Keep the system stateless to make it easy to operate. Store state in a database that supports atomic updates and watches, such as etcd, zookeeper, or consul. Use the docker/libkv library to support all 3 backing databases. This lets us treat every deployment environment the same way, regardless of whether it's in a cloud provider or on-prem. This combination of operational clarity and database semantics will significantly lower the amount of effort we need to put into engineering over time.

Purely for demo and trial purposes, allow a gateway to be started with an --embedded-master flag which will start an embedded etcd instance that other gateways can use as a shared backing store. This allows people to try out the system without standing up an etcd cluster first.

The main downside, having to run a separate cluster in production, is probably not a big deal for people who are interested in running this themselves.

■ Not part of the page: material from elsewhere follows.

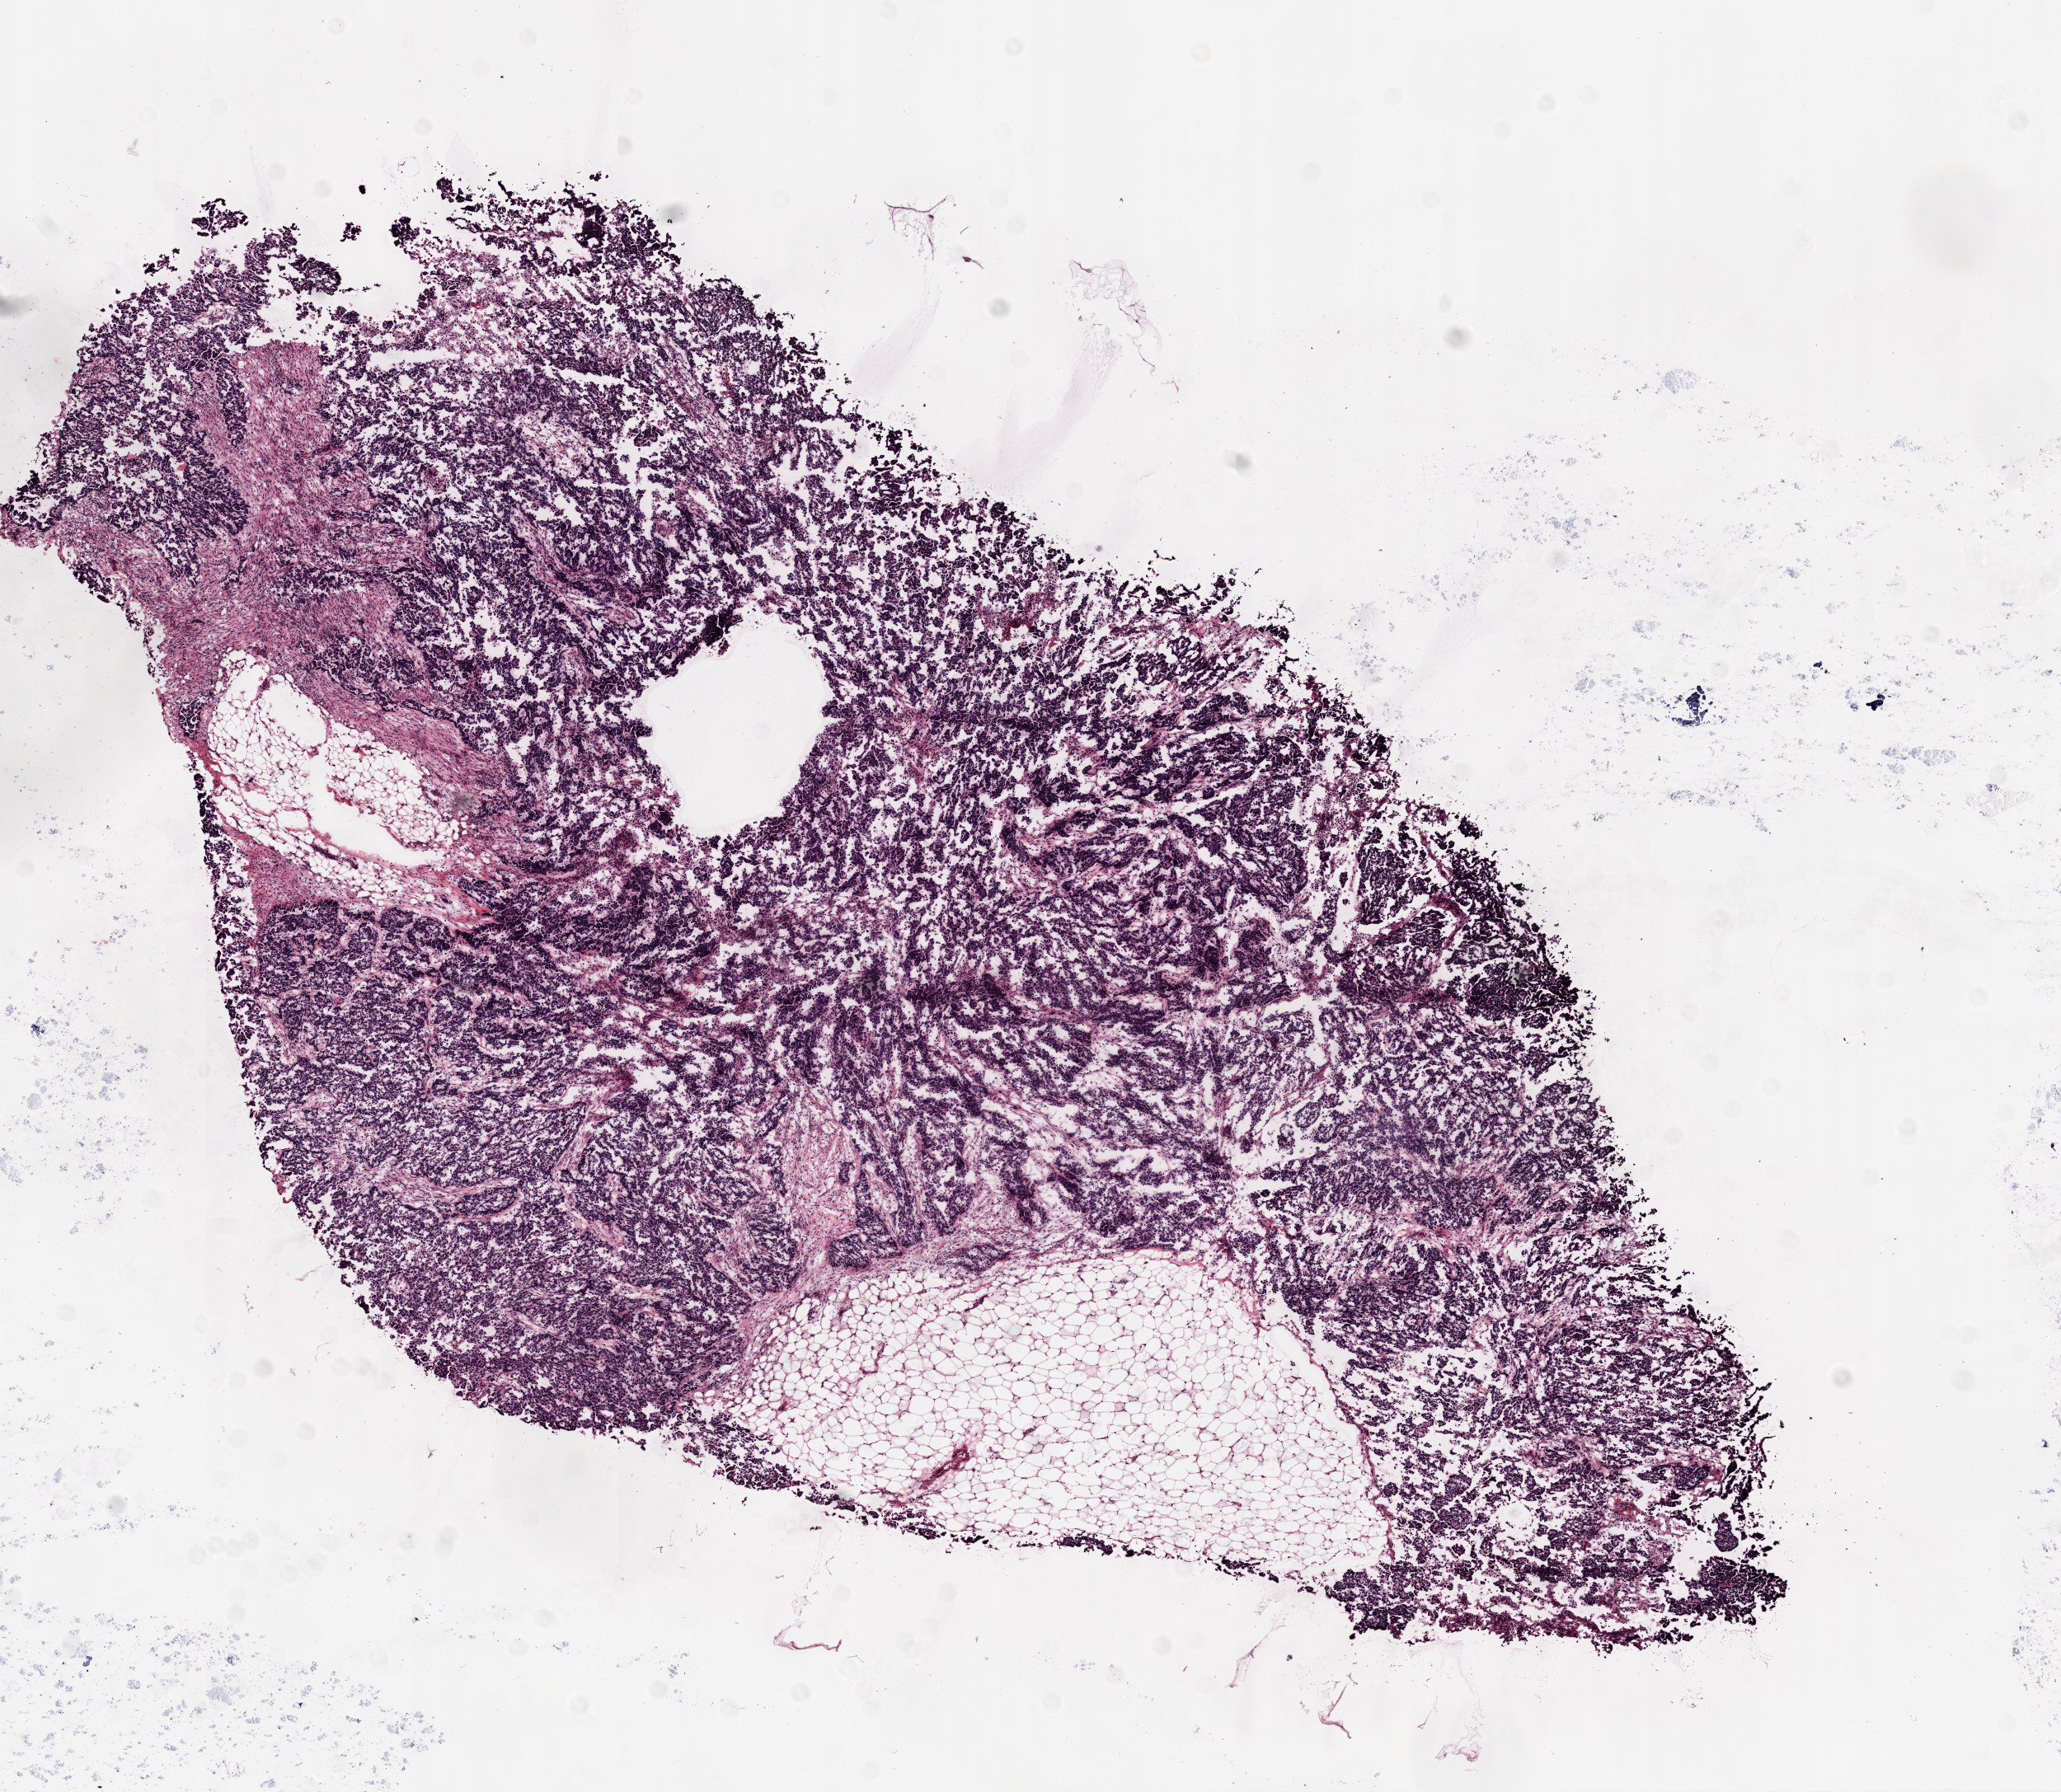
Whole-slide histology image, H&E — a low-resolution overview of the entire scanned area, about 10.0 x 8.7 mm (slide scanned at 20x). Frozen section from the top of the tissue portion. Primary tumour sample from the ovary. Female patient; age at initial diagnosis 40 years. Histologic grade: G3 (poorly differentiated). Slide review estimates, as recorded: tumour cells 85%, tumour nuclei 90%, normal cells 10%, stromal cells 5%, necrosis 0%. Infiltration values recorded for this section: lymphocyte infiltration 2%.
Laterality: bilateral. Diagnosis: Serous cystadenocarcinoma, NOS. FIGO stage: IIIC.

Assumptions relating to this cost, and it not seeming very high:

  1. most users will fall into these camps:
  • small/medium orgs interested in trying out locally but using the SaaS offering
  • orgs with more significant engineering resources who already run zk/etcd/consul
  • orgs with more significant engineering resources who are not averse to running zk/etcd/consul
  • orgs who are comfortable paying compose.com $30/mo for hosted etcd
  1. users who are not interested in paying for SaaS but still want to run the gateway themselves WITHOUT running a database are unlikely to be very upset when they occasionally need to reconfigure the gateway when the single master goes away.